Ma non basta guadagnare all’estero e poi tornare. Non può essere l’unica soluzione. Bisogna lavorare nel proprio Paese, per il proprio Paese. Ecco perché Amses ha puntato tanto sulla formazione: ha portato giovani capoverdiani a studiare Medicina a Verona per poterli poi impiegare nell’ospedale costruito (sempre da Amses) a Fogo; ha attivato una scuola enologica in collaborazione con l’istituto Umberto I di Alba; ha dato l’opportunità ad altri  di studiare all’Alberghiero di Mondovì.

Si può anche lavorare di più sul turismo che anche Capo Verde ha, più culturale, più di attenzione. “La bellezza, la diversità dell’Arcipelago possono smuovere un certo tipo di turismo.

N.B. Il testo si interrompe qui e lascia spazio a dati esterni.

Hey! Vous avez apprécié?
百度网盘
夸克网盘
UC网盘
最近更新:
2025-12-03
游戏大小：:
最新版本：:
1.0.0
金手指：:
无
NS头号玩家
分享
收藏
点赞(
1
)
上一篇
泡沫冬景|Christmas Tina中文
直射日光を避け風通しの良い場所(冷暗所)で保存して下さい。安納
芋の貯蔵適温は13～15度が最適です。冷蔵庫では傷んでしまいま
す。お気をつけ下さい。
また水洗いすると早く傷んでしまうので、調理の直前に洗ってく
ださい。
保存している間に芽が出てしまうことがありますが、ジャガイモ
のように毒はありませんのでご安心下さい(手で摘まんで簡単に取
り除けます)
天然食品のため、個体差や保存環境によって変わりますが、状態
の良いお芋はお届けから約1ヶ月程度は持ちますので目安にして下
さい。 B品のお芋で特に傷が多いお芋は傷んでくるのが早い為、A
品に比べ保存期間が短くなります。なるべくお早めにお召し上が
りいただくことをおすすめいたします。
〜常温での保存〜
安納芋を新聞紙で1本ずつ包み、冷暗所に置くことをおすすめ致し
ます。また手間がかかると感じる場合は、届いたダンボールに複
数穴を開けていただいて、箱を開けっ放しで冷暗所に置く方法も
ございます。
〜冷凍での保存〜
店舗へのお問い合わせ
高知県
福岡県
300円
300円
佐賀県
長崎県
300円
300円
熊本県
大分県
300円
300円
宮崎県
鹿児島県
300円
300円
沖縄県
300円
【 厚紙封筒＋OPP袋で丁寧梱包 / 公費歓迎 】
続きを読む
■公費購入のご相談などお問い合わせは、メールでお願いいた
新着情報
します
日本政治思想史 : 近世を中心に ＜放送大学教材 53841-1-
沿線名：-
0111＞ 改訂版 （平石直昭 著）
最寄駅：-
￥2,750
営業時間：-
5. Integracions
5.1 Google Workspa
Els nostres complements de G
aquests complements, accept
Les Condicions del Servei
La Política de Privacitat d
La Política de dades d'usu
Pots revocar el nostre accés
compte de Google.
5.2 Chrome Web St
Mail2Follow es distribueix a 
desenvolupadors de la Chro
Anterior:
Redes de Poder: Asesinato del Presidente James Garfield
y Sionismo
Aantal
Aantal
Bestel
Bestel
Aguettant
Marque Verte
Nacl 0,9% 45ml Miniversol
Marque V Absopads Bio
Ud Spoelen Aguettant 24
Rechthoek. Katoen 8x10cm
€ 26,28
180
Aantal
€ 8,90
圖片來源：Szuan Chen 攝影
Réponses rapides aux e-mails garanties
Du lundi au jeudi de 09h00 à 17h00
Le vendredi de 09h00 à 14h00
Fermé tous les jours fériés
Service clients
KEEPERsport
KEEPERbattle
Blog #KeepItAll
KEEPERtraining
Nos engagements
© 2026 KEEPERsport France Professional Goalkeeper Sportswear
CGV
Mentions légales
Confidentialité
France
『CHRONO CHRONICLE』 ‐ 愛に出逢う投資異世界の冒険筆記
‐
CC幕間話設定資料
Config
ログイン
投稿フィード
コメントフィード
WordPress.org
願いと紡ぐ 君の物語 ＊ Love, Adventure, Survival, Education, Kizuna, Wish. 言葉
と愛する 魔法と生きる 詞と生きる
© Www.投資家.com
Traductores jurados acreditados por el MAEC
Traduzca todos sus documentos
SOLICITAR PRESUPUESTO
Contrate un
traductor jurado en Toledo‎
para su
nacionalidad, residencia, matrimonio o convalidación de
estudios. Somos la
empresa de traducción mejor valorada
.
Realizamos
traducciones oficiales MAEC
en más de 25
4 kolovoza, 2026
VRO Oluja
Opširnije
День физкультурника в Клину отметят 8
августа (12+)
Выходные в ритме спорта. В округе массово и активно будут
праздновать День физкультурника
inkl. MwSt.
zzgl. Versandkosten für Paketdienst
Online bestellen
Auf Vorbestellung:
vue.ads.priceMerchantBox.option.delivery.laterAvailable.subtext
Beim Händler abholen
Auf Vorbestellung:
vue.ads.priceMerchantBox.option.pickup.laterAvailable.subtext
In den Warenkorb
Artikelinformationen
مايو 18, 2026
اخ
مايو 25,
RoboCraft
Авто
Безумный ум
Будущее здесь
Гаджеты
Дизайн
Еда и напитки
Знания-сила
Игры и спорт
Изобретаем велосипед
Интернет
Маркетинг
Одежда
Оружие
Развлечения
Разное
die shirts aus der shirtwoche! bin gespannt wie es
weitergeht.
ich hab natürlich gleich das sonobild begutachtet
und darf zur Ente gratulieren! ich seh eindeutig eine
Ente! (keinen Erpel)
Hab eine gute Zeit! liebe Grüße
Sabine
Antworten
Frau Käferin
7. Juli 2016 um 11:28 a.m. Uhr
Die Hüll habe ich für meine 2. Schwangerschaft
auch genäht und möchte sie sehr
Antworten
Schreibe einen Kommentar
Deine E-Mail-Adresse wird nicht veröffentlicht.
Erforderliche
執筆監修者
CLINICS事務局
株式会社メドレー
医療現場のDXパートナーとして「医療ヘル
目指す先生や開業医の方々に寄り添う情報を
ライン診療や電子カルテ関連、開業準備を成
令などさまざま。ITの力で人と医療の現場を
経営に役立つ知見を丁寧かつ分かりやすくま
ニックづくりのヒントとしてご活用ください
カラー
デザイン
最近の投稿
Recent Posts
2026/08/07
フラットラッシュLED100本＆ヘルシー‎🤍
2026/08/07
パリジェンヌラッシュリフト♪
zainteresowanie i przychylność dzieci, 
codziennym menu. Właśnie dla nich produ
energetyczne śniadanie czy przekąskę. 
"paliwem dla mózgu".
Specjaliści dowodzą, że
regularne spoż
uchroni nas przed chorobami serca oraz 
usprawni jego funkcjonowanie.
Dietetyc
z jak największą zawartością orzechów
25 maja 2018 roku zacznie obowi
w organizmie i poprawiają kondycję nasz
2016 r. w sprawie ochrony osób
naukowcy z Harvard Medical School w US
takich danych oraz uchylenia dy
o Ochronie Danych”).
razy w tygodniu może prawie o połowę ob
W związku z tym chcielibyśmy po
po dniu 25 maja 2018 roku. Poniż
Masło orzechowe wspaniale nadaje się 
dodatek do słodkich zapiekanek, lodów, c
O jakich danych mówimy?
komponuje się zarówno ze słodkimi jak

Il clima è magnifico. Abbiamo creato strutture in cui si può soggiornare e che danno lavoro ai locali”. Su tutto questo si può lavorare, anche perché l’Arcipelago, rispetto all’Africa, è meno complesso, frammentato, più privilegiato e farebbe fatica ad uscire dal sottosviluppo.

“Noi possiamo essere di indicazione e di stimolo. Non basta avere idee, serve professionalità. E noi religiosi non siamo professionisti, ma brava gente. È necessario che se Capo Verde vuole un vero futuro capoverdiano nasca un vero gruppo di uomini e di donne competenti e preparati, che si concentrino sul futuro del loro Paese. Noi da parte nostra siamo presenti per fare la nostra parte”.